* **ABOUT THIS TASK**
Repeat the lines below exactly as written, please, from the line with "left eye: (679, 97)" to the line with "right elbow: (548, 85)", both lines included, and no others.

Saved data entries
════

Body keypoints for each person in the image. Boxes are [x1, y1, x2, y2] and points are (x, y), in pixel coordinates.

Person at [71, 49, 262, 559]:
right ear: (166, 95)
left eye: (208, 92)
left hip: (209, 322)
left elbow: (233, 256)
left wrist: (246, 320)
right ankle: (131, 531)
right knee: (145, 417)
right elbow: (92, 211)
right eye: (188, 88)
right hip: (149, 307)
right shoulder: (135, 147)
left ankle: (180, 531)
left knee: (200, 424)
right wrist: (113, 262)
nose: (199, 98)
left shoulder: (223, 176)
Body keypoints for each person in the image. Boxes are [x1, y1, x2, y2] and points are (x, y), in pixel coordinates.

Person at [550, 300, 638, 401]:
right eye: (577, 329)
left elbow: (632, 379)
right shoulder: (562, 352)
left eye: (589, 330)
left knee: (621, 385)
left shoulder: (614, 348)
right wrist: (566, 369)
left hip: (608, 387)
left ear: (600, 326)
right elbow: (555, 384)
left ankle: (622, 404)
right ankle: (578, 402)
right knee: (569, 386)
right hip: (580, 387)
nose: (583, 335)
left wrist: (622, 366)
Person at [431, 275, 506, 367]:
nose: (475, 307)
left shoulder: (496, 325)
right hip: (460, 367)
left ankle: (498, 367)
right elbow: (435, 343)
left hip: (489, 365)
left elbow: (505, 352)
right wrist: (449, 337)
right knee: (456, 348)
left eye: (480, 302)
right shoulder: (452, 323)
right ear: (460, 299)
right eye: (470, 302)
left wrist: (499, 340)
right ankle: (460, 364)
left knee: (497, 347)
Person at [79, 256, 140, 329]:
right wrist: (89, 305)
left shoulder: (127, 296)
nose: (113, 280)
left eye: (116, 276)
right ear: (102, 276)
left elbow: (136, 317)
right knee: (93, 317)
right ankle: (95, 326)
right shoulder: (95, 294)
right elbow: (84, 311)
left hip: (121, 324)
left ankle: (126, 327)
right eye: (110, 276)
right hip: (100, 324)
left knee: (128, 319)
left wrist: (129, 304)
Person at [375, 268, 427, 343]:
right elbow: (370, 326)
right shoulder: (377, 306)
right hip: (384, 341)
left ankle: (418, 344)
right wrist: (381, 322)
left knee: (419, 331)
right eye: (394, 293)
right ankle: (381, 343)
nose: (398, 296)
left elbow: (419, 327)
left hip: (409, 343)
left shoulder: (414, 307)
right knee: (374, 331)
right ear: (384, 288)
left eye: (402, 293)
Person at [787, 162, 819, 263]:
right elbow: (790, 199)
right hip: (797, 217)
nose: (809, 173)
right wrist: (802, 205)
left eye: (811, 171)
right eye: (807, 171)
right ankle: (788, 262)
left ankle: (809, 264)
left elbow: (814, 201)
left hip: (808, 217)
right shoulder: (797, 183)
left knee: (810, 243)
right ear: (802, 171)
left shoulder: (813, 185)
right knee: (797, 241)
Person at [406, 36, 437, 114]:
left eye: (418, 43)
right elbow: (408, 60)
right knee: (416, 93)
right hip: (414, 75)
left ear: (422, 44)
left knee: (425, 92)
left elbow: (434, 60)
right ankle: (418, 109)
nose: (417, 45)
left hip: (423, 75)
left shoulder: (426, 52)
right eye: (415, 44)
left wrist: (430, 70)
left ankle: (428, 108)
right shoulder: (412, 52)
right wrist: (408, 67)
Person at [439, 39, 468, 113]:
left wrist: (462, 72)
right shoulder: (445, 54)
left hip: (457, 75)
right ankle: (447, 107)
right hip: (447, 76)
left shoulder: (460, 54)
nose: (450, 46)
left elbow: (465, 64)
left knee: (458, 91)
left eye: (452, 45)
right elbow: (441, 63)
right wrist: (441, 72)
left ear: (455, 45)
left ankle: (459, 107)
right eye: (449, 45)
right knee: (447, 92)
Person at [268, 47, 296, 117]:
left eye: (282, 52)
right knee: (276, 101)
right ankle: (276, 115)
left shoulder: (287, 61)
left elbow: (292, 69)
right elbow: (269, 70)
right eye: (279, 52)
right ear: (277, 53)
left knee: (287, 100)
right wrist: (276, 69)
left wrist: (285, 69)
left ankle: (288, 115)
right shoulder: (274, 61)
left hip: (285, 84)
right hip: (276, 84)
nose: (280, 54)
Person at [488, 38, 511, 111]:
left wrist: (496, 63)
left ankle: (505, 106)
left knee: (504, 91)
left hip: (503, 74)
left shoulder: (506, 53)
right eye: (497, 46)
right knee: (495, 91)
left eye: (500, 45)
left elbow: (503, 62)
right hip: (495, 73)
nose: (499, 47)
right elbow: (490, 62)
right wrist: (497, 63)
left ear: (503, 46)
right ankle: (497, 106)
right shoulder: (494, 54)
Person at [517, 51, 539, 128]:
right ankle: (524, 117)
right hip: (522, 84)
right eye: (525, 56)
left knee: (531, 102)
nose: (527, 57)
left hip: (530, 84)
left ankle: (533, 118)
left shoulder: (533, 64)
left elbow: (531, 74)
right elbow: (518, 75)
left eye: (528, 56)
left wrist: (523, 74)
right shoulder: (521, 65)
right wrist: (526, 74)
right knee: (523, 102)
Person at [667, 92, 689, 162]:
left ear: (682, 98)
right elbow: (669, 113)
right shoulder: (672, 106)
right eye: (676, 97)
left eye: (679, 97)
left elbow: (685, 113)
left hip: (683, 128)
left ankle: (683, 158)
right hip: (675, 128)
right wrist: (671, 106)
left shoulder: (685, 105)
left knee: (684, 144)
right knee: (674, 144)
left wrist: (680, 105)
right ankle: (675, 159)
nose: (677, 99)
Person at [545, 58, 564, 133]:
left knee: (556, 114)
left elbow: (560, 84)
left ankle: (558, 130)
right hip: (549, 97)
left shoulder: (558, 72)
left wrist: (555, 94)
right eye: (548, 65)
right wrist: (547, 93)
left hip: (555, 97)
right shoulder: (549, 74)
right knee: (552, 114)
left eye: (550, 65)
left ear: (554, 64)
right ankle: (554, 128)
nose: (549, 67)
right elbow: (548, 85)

════

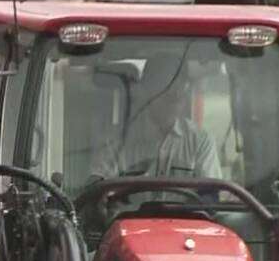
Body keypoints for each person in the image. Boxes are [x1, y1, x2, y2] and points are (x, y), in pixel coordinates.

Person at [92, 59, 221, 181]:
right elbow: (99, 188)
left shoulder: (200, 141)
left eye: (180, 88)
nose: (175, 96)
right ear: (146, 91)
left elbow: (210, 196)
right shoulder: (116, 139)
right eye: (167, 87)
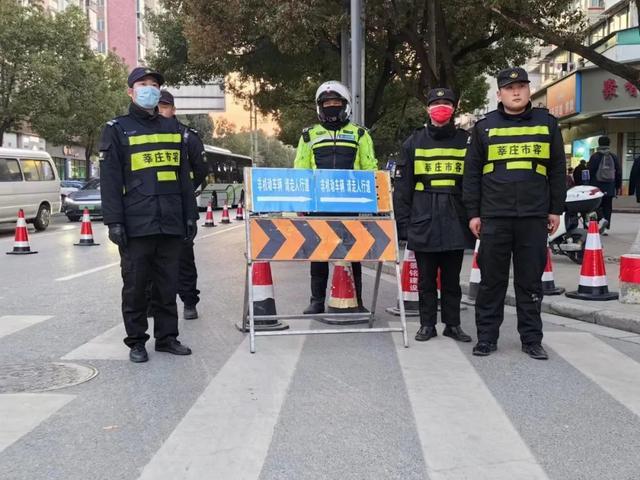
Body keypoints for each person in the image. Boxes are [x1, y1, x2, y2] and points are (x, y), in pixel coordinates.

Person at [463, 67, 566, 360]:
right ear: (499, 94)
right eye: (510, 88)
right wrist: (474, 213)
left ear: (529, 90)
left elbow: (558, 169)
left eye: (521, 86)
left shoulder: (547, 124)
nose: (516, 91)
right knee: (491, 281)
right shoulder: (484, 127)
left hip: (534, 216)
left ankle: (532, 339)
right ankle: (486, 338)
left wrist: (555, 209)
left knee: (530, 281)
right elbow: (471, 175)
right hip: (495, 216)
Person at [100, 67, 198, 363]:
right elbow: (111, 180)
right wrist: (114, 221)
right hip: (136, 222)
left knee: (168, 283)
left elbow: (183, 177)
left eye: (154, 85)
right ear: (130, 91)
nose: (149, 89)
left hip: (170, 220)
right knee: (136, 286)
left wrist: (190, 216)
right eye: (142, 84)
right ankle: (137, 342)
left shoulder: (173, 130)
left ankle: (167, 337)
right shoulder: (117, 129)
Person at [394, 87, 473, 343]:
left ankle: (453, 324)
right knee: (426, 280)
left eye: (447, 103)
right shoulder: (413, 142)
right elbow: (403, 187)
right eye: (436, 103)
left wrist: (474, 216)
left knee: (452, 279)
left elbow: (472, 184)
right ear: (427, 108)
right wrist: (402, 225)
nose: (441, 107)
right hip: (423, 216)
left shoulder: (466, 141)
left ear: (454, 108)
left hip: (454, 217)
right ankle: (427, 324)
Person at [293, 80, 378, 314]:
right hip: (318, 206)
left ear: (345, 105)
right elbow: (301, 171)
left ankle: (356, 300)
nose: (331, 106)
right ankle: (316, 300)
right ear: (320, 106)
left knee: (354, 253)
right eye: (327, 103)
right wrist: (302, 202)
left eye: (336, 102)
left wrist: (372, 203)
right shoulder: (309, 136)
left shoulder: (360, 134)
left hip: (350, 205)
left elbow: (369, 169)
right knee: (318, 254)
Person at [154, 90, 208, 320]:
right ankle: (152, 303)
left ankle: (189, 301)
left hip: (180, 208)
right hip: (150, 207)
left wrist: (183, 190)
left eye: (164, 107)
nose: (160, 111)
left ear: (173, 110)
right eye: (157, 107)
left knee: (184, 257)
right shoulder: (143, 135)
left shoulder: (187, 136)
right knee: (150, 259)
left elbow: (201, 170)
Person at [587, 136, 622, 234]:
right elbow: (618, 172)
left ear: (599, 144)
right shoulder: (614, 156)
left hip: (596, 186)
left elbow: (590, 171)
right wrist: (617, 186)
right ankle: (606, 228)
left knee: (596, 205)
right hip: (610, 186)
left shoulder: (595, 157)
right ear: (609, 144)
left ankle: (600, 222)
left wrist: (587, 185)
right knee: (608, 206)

════

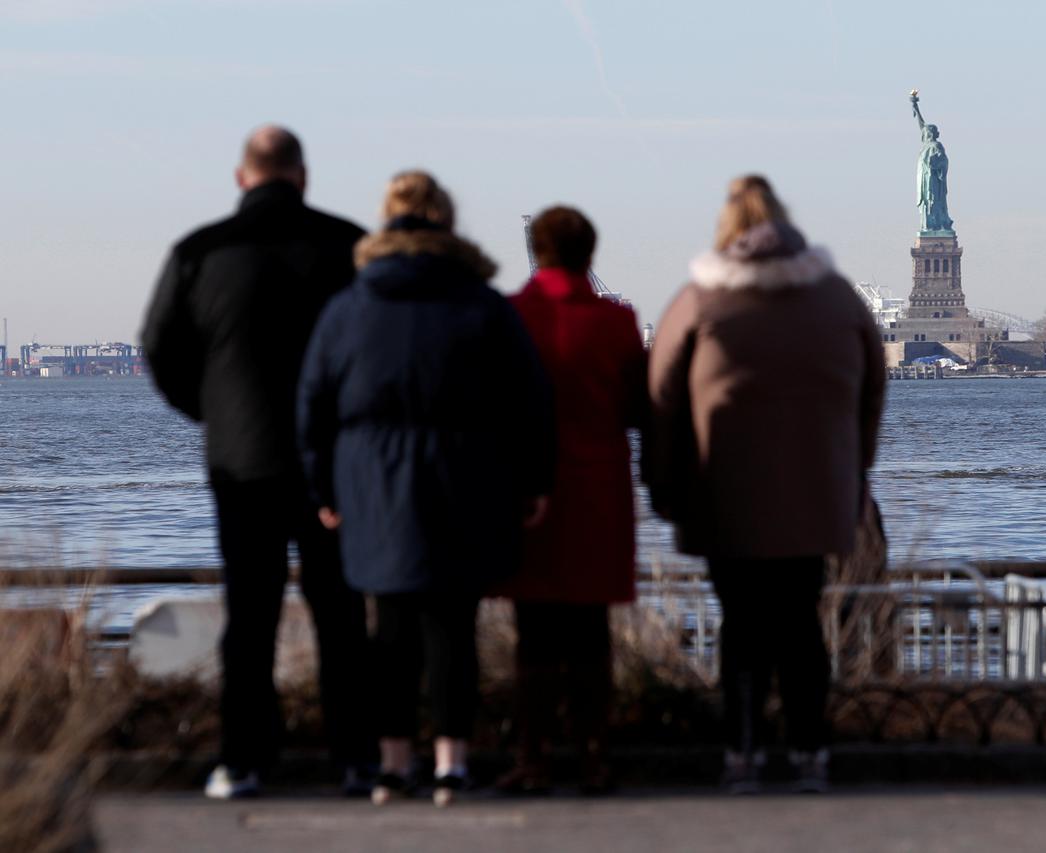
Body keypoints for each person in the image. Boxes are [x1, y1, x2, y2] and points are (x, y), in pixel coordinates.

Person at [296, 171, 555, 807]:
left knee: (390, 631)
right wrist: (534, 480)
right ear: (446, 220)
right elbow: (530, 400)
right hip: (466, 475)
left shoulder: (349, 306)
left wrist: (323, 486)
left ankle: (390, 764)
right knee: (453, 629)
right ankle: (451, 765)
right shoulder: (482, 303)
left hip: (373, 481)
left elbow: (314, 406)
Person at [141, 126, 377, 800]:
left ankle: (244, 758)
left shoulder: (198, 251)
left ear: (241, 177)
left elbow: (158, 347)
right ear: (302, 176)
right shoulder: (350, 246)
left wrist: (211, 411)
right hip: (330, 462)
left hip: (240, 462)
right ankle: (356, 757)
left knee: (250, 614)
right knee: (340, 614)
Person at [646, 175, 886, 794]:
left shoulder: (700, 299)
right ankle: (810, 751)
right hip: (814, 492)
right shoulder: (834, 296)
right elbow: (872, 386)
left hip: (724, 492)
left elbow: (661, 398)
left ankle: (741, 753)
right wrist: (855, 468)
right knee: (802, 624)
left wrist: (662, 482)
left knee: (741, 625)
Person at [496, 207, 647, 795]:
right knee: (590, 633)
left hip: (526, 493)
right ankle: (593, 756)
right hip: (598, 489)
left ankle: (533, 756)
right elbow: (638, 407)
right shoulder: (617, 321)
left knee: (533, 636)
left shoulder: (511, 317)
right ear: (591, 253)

════

* **WRITTEN ANSWER**
left eye: (679, 97)
left elbow: (685, 113)
left hip: (683, 128)
left ankle: (683, 158)
right hip: (675, 128)
right wrist: (671, 106)
left shoulder: (685, 105)
left knee: (684, 144)
right knee: (674, 144)
left wrist: (680, 105)
right ankle: (675, 159)
nose: (677, 99)
Person at [545, 58, 564, 133]:
left knee: (556, 114)
left elbow: (560, 84)
left ankle: (558, 130)
right hip: (549, 97)
left shoulder: (558, 72)
left wrist: (555, 94)
right eye: (548, 65)
right wrist: (547, 93)
left hip: (555, 97)
right shoulder: (549, 74)
right knee: (552, 114)
left eye: (550, 65)
left ear: (554, 64)
right ankle: (554, 128)
nose: (549, 67)
right elbow: (548, 85)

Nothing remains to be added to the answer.